The analysis of the presented data shows that in the culture of granular cells of the cerebellum of rat pups (group 2.1) prenatally inoculated with lead acetate, the survival of neurons is practically the same as the intact culture (group 1.1). Ten minutes of exposure to glutamate causes the death of most of the cells in the culture of neurons obtained from the brain of intact rat pups (group No. 1.3) and even more pronounced death of neurons in the culture obtained from rat pups prenatally inoculated with lead acetate (group No. 2.3). The introduction of baliza-2 into the culture of neurons of these rat pups after exposure to glutamate significantly increases the survival of neurons. So when using Baliza-2, the survival of cerebellar neurons after exposure to glutamate in group No. 1.4 (cultures from intact rat pups) was 20% more than in group No. 1.3. Higher (by 22.8%) cerebellum granule cell survival after exposure to glutamate and balize-2 was also observed in the culture of neurons from the cerebellum of rat pups prenatally inoculated with lead acetate (group 2.4.).

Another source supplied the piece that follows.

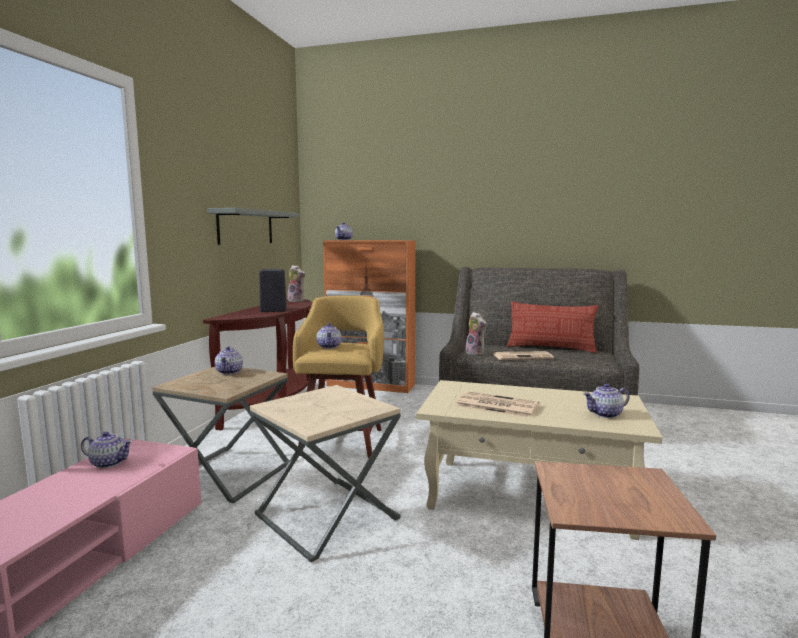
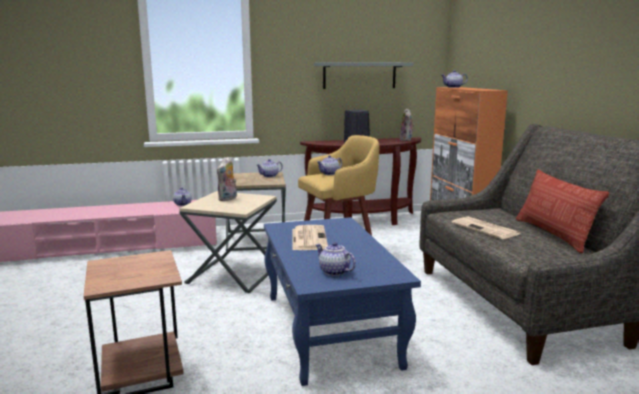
camera: 60 degrees right, 5 degrees up
beige coffee table [416,380,662,540] -> blue coffee table [264,217,421,386]
plush toy [466,312,487,356] -> plush toy moved to [217,157,237,201]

An analysis of the above data indicates that prenatal chronic lead intoxication significantly enhances the neurotoxicity of glutamate. The use of baliza-2 in the culture of cerebellar neurons against the background of lead intoxication contributes to a marked decrease in the toxicity of glutamate.

Thus, we found that chronic lead intoxication of rat pups in the prenatal and early postpartum period at a dose of 6 mg of lead acetate per 1 kg of body weight of a pregnant female is characterized by pronounced oxidative stress in the brain of 7-day-old offspring, which is manifested by a significant increase in free radical oxidation in the brain 7 -day rat pups (Table 1, group. No. 2), in reducing the antioxidant glutathione protection, contributes to the enhanced accumulation of one of the products of lipid peroxidation - MDA (Table 2, group No. 2), which significantly enhances glutamate neurotoxicity (table 3, group No. 2.1). The use of baliza-2 at a dose of 0.3 ml / kg body weight of a pregnant female against lead intoxication during the entire period of pregnancy and in the early postpartum period, and in the last 7 days before childbirth and 7 days after birth significantly reduces the intensity of free radical oxidation (Table 1, groups No. 4, No. 7), helps to restore the activity of the antioxidant glutathione system (Table 2, groups No. 3, No. 4). It was also found that the use of the drug baliz-2 at a dose of 50 μl after the toxic effects of glutamate against the background of lead intoxication contributes to a significant increase in the survival of cerebellar neurons in culture (Table 3, group 2.4.).

Claims (1)

A method of protecting the brain of experimental animals from lead intoxication in the prenatal and early postpartum period, including dosing the drug, characterized in that the drug used is baliz-2 in doses of 0.3 ml per 1 kg of body weight throughout pregnancy or within 7 days before delivery and 7 days after delivery.